6 Ocak 2012 Cuma

ÇAM AĞACI

Çam ağacının diğer ağaçlara nispetle bazı hususiyetleri mevcuttur. Şöyle ki;

Çam ağacı hayatta olduğu müddetçe hiç hal ve renk değiştirmez. Yazın sıcağı, kışın karı, yağmuru, soğuğu, rüzgarı karşısında muhkem bir vaziyette durur. Lisân-ı halle mümine nice dersler verir. O, yazın kavurucu sıcağı karşısında nasıl sararıp, solmuyorsa; kışın karları altında yine aynı tavrını korur ve adeta tebessüm edercesine kadere teslim olur. Diğer pek çok ağaçlar yazın sıcağına uzun zaman dayanamaz, sararıp dökülür yaprakları. Kışın ha keza sanki bir iskelete dönüşür, rüzgar ayrı etkisine alır. Fakat çam ağacının fıtratı apayrı, başkasına zarar veren durumlar onu etkisi altına almaz veya biiznillah alamaz.

Hakiki mümine çam ağacı lisan-ı halle öğüt veriyor. Ve, ''Sen de benim gibi çeşitli sıkıntılara, ibtilalara maruz kalabilirsin ve kalacaksın. Bu bir kanun-u ilâhidir. Dişini sık, renk değiştirme. Yazın sıcağı, kışın karı, tipisi, gecenin karanlığı, ayazı ve zaman zaman kasırgaya dönüşen rüzgarlar karşısında sabırlı, metanetli ol, yön değiştirme, kararlı olup rıza ile karşılamaya çalış ki değerin artsın ve asıl değerinden birşey kaybetmeyesin. Ve böylece oksijenin bol olsun, diğer insanlara ve tüm canlılara faydalı olasın,'' diyor adeta.

Bu, rızayı temsil etmekte ve böylece insanoğlunun kâinat kitabının her bir sayfasından alacağı pek çok hikmetli dersler olduğunu beyan eden Kur'an-ı Kerim ve Efendimiz'in(sav) nurlu beyanları, bu konuya ışık tutmuş olmaktadır.
★ ★ ★ ★
== Aşağıdakileri tamamlayın ==
1: Çam ağacı yazısına göre çam ağacı, mümine sıkıntılar karşısında sabırlı olup bunları rıza ile karşılamasını hangi amaçla öğütlüyor? Bir ila üç cümleyle açıklayın.
2: Çam ağacı yazısının "Hakiki mümine çam" ifadesinden "olasın,'' diyor adeta." ifadesine kadar olan kısmını harfi harfine yeniden yazın.

== Alıştırma verileri ==
★ ★ ★ ★
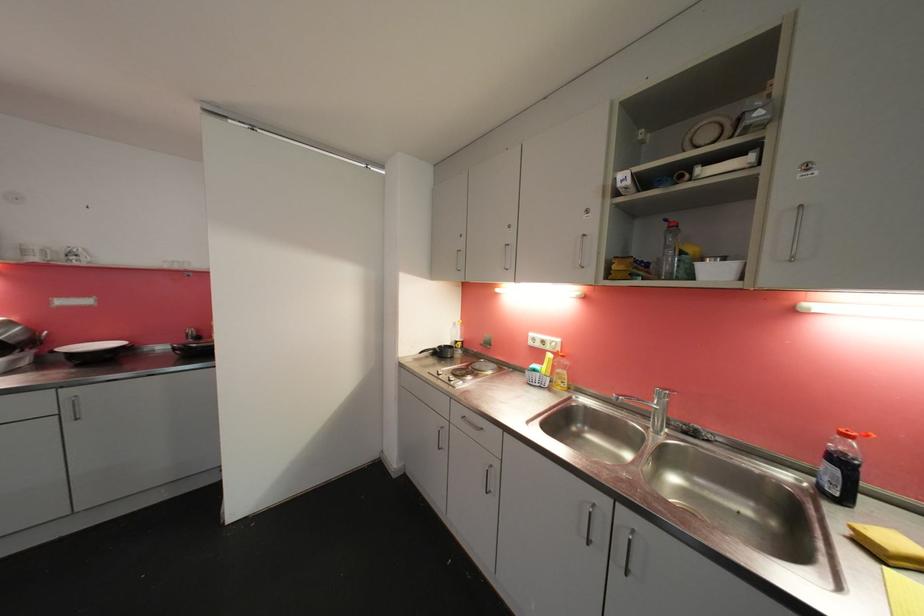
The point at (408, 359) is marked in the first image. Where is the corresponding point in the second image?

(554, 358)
★ ★ ★ ★
== Cevaplar ==
1: Böylece müminin değeri artar ve asıl değerinden bir şey kaybetmez. Ayrıca oksijeni bol olur, diğer insanlara ve tüm canlılara faydalı olur.

2:
Hakiki mümine çam ağacı lisan-ı halle öğüt veriyor. Ve, ''Sen de benim gibi çeşitli sıkıntılara, ibtilalara maruz kalabilirsin ve kalacaksın. Bu bir kanun-u ilâhidir. Dişini sık, renk değiştirme. Yazın sıcağı, kışın karı, tipisi, gecenin karanlığı, ayazı ve zaman zaman kasırgaya dönüşen rüzgarlar karşısında sabırlı, metanetli ol, yön değiştirme, kararlı olup rıza ile karşılamaya çalış ki değerin artsın ve asıl değerinden birşey kaybetmeyesin. Ve böylece oksijenin bol olsun, diğer insanlara ve tüm canlılara faydalı olasın,'' diyor adeta.